Additionally, a CDN will attempt to use the node with the least latency to you. Latency generally increases with geographic distance, but at times the longer route may offer lower latency due to a faster or less congested connection.
In your case, I suspect that you are receiving data from Singapore and your GeoIP provider is just getting the location of the IP wrong.

A better usage of Weighted Round Robin Routing in Amazon Route 53

The question might not be as fundamental as you thought. First of all, thanks for reading it. I am a computer science student. I just begin to learn about AWS, especially the Route 53 so please forgive me if there is anything that hurts your eyes :)

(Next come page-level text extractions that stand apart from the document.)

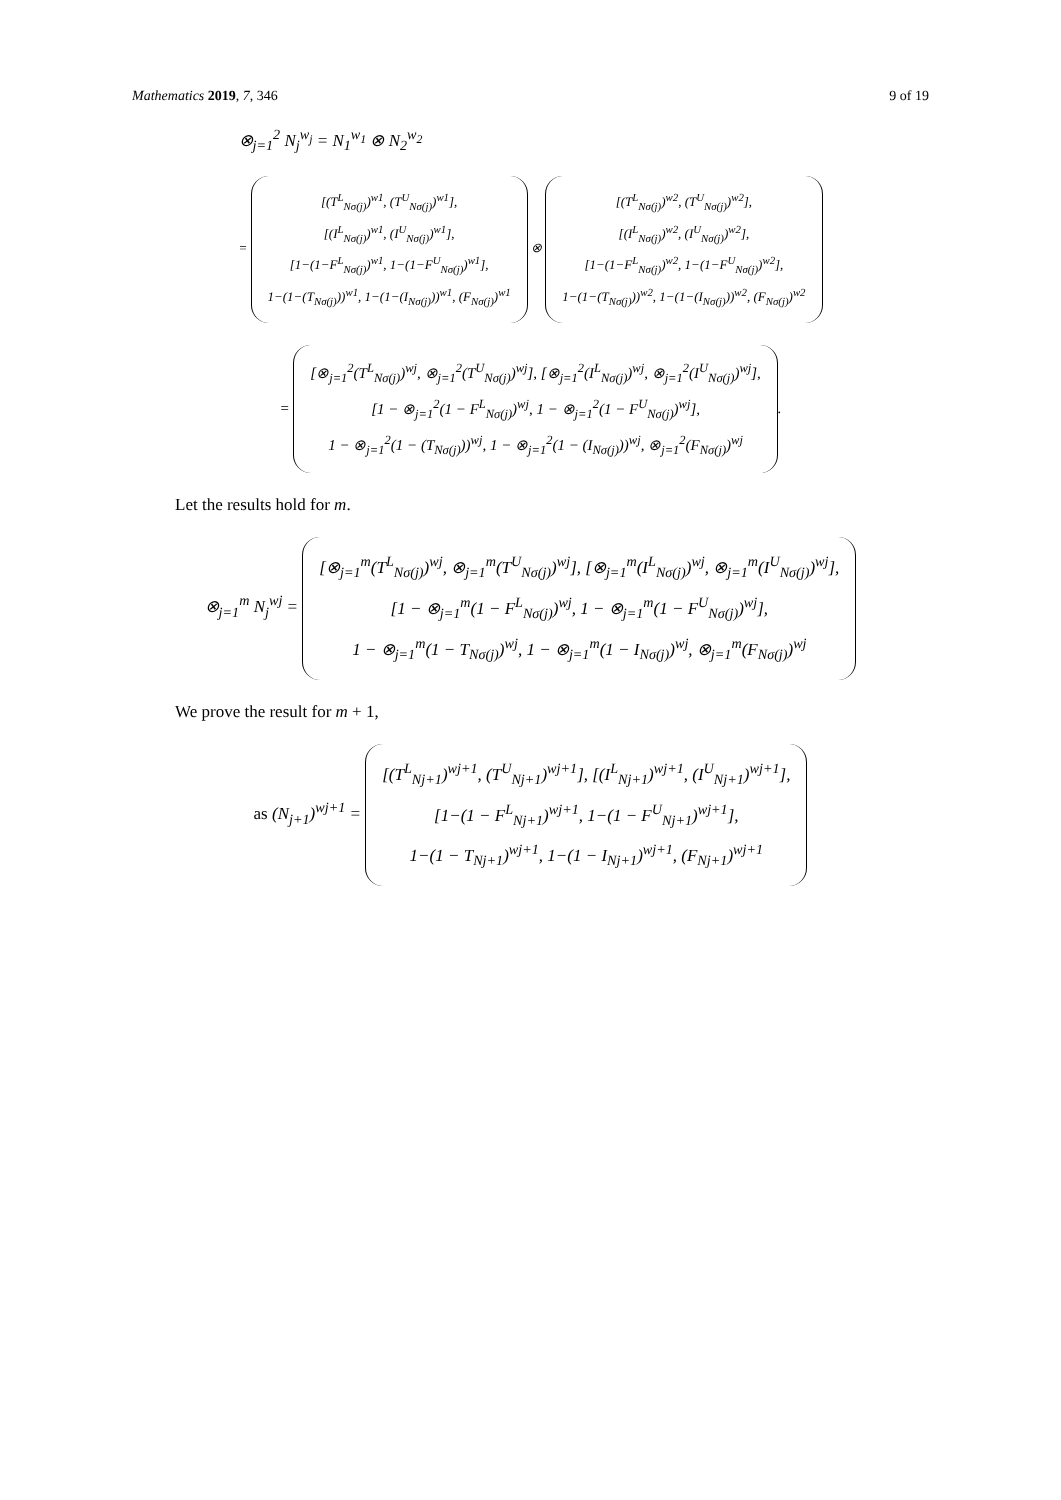Mathematics 2019, 7, 346 9 of 19
⊗<sub>j=1</sub><sup>2</sup> N<sub>j</sub><sup>w<sub>j</sub></sup> = N<sub>1</sub><sup>w<sub>1</sub></sup> ⊗ N<sub>2</sub><sup>w<sub>2</sub></sup>
= [(T<sup>L</sup><sub>Nσ(j)</sub>)<sup>w1</sup>, (T<sup>U</sup><sub>Nσ(j)</sub>)<sup>w1</sup>],
[(I<sup>L</sup><sub>Nσ(j)</sub>)<sup>w1</sup>, (I<sup>U</sup><sub>Nσ(j)</sub>)<sup>w1</sup>],
[1−(1−F<sup>L</sup><sub>Nσ(j)</sub>)<sup>w1</sup>, 1−(1−F<sup>U</sup><sub>Nσ(j)</sub>)<sup>w1</sup>],
1−(1−(T<sub>Nσ(j)</sub>))<sup>w1</sup>, 1−(1−(I<sub>Nσ(j)</sub>))<sup>w1</sup>, (F<sub>Nσ(j)</sub>)<sup>w1</sup> ⊗ [(T<sup>L</sup><sub>Nσ(j)</sub>)<sup>w2</sup>, (T<sup>U</sup><sub>Nσ(j)</sub>)<sup>w2</sup>],
[(I<sup>L</sup><sub>Nσ(j)</sub>)<sup>w2</sup>, (I<sup>U</sup><sub>Nσ(j)</sub>)<sup>w2</sup>],
[1−(1−F<sup>L</sup><sub>Nσ(j)</sub>)<sup>w2</sup>, 1−(1−F<sup>U</sup><sub>Nσ(j)</sub>)<sup>w2</sup>],
1−(1−(T<sub>Nσ(j)</sub>))<sup>w2</sup>, 1−(1−(I<sub>Nσ(j)</sub>))<sup>w2</sup>, (F<sub>Nσ(j)</sub>)<sup>w2</sup>
= [⊗<sub>j=1</sub><sup>2</sup>(T<sup>L</sup><sub>Nσ(j)</sub>)<sup>wj</sup>, ⊗<sub>j=1</sub><sup>2</sup>(T<sup>U</sup><sub>Nσ(j)</sub>)<sup>wj</sup>], [⊗<sub>j=1</sub><sup>2</sup>(I<sup>L</sup><sub>Nσ(j)</sub>)<sup>wj</sup>, ⊗<sub>j=1</sub><sup>2</sup>(I<sup>U</sup><sub>Nσ(j)</sub>)<sup>wj</sup>],
[1 − ⊗<sub>j=1</sub><sup>2</sup>(1 − F<sup>L</sup><sub>Nσ(j)</sub>)<sup>wj</sup>, 1 − ⊗<sub>j=1</sub><sup>2</sup>(1 − F<sup>U</sup><sub>Nσ(j)</sub>)<sup>wj</sup>],
1 − ⊗<sub>j=1</sub><sup>2</sup>(1 − (T<sub>Nσ(j)</sub>))<sup>wj</sup>, 1 − ⊗<sub>j=1</sub><sup>2</sup>(1 − (I<sub>Nσ(j)</sub>))<sup>wj</sup>, ⊗<sub>j=1</sub><sup>2</sup>(F<sub>Nσ(j)</sub>)<sup>wj</sup>.
Let the results hold for m.
⊗<sub>j=1</sub><sup>m</sup> N<sub>j</sub><sup>wj</sup> = [⊗<sub>j=1</sub><sup>m</sup>(T<sup>L</sup><sub>Nσ(j)</sub>)<sup>wj</sup>, ⊗<sub>j=1</sub><sup>m</sup>(T<sup>U</sup><sub>Nσ(j)</sub>)<sup>wj</sup>], [⊗<sub>j=1</sub><sup>m</sup>(I<sup>L</sup><sub>Nσ(j)</sub>)<sup>wj</sup>, ⊗<sub>j=1</sub><sup>m</sup>(I<sup>U</sup><sub>Nσ(j)</sub>)<sup>wj</sup>],
[1 − ⊗<sub>j=1</sub><sup>m</sup>(1 − F<sup>L</sup><sub>Nσ(j)</sub>)<sup>wj</sup>, 1 − ⊗<sub>j=1</sub><sup>m</sup>(1 − F<sup>U</sup><sub>Nσ(j)</sub>)<sup>wj</sup>],
1 − ⊗<sub>j=1</sub><sup>m</sup>(1 − T<sub>Nσ(j)</sub>)<sup>wj</sup>, 1 − ⊗<sub>j=1</sub><sup>m</sup>(1 − I<sub>Nσ(j)</sub>)<sup>wj</sup>, ⊗<sub>j=1</sub><sup>m</sup>(F<sub>Nσ(j)</sub>)<sup>wj</sup>
We prove the result for m + 1,
as (N<sub>j+1</sub>)<sup>wj+1</sup> = [(T<sup>L</sup><sub>Nj+1</sub>)<sup>wj+1</sup>, (T<sup>U</sup><sub>Nj+1</sub>)<sup>wj+1</sup>], [(I<sup>L</sup><sub>Nj+1</sub>)<sup>wj+1</sup>, (I<sup>U</sup><sub>Nj+1</sub>)<sup>wj+1</sup>],
[1−(1 − F<sup>L</sup><sub>Nj+1</sub>)<sup>wj+1</sup>, 1−(1 − F<sup>U</sup><sub>Nj+1</sub>)<sup>wj+1</sup>],
1−(1 − T<sub>Nj+1</sub>)<sup>wj+1</sup>, 1−(1 − I<sub>Nj+1</sub>)<sup>wj+1</sup>, (F<sub>Nj+1</sub>)<sup>wj+1</sup>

We all know that Amazon Route 53 provides customers with the ability
to route users to EC2 instances, S3 buckets, and elastic Load
Balancers across multiple availability zones and regions and there are
different forms of DNS load balancing including:
LBR/Latency Based Routing, to route to the region with the lowest latency
WRR/Weighted Round Robin, to assign weights to different targets
Also, user-specified configurations that combine both are possible
(LBR+WRR).
Route 53 flexibility allows users to save costs, however manual
configuration can become increasingly complex for final users. Looking
for the best non-probabilistic policy (such as the WRR weights) is
NP-complete.
What are the possible cases that we need to give server ip addresses different weight ? given that there can be EC2 servers that across multiple availability zones and instances can contain both front end and back end or contain either application tiers or databases only ? Are there any ideas of finding a possible better usage of Route 53 in combination with other AWS services, in order to improve the performance of interactive multi-tier cloud applications ?
Sorry for the lengthy question. I am looking for thoughts and ideas about the best way/starting point to experiment about the better usage of Route 53 and in combination with other AWS services for a multi-tier cloud application. Not necessarily a 100% correct answer. Any ideas or suggestions are welcomed. Many thanks in advance !
UPDATE:
I should probably rephrase the question: What is the purpose of having Weighted record set in Route 53 i.e in a DNS service ? Obviously, WRR in DNS can control potions of traffic but if we simply rely on this DNS load balance (or load distribution) we are going to put heavy workload on the many other DNS servers. One case I could think off is that web sites like google or Facebook will potentially gets tons of tons domain name queries, WRR DNS load balancing can be useful and there has to be some sort of session stickiness since sharing session across servers seems to be a bad idea.
Are there any other way / purpose of using Weighted record in Route 53.
Thank you very much for considering my question !
Another use case to consider is A/B testing of frontend or backend services. Let me illustrate: Let's say we've just CI-tested version 1.0.1 of our web application (which runs in a Docker container), and we've deployed the container but we're not yet routing traffic to it. We don't want to flip a switch and immediately dump our one million daily active users (woohoo!) onto v1.0.1 until we can give it a little real-world testing. So we decide to use the Weighted Round Robin load balancing available in Route 53 to send 0.25% of our users to the v1.0.1 container(s), allowing us to feel out the new version with real-world users before flipping the switch. We can do the same thing with virtually any service that uses hostname lookup to find resources.
One use case can be, to use it to load balance internal services that can't be balanced using an elastic load balancer, like a rds or elastic cache read replicas, so instead of creating a ec2 instance with a haproxy for example to load balance your services, you can create a Route 53 level balancer based on weights or latency.
My guess is that internally, they use a custom load balancer at the dns server, that balance requests based on domain aliases and the selected balancing policy.